(Data records)
━━━━━━━━━━━━━━━━━━━━━━━━━━━━━━

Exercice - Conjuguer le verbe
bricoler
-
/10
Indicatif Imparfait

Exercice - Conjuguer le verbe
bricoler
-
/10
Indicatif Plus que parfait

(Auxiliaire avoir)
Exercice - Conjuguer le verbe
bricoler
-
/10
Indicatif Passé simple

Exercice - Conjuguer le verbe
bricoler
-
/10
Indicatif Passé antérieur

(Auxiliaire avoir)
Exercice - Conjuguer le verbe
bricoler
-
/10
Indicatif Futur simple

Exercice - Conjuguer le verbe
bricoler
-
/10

━━━━━━━━━━━━━━━━━━━━━━━━━━━━━━

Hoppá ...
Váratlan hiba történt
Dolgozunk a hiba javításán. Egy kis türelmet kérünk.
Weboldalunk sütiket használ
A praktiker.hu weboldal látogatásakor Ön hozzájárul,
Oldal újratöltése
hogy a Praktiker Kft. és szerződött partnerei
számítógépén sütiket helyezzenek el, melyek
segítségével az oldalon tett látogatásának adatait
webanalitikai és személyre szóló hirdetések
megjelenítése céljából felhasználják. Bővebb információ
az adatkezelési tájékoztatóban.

━━━━━━━━━━━━━━━━━━━━━━━━━━━━━━

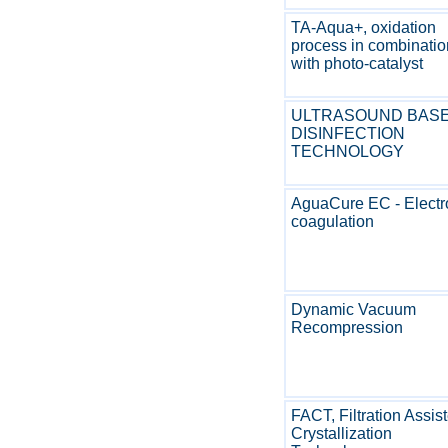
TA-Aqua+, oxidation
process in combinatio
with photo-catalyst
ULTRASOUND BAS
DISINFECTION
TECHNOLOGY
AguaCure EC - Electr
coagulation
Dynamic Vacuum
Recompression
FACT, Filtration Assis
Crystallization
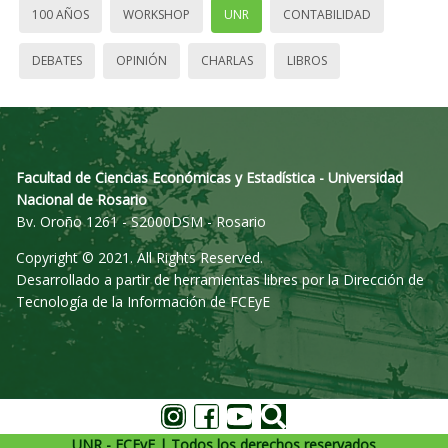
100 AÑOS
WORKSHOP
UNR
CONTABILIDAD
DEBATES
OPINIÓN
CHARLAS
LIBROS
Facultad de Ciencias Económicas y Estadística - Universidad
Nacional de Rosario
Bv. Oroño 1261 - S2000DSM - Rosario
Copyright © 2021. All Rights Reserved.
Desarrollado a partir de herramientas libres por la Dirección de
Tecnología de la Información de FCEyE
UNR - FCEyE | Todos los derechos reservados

━━━━━━━━━━━━━━━━━━━━━━━━━━━━━━

INSTRUCTION:
Reproduce, line for line, everything in the records from the line containing "TA-Aqua+, oxidation" down to the line containing "Crystallization", including both of those lines.

RESPONSE AREA:
TA-Aqua+, oxidation
process in combinatio
with photo-catalyst
ULTRASOUND BAS
DISINFECTION
TECHNOLOGY
AguaCure EC - Electr
coagulation
Dynamic Vacuum
Recompression
FACT, Filtration Assis
Crystallization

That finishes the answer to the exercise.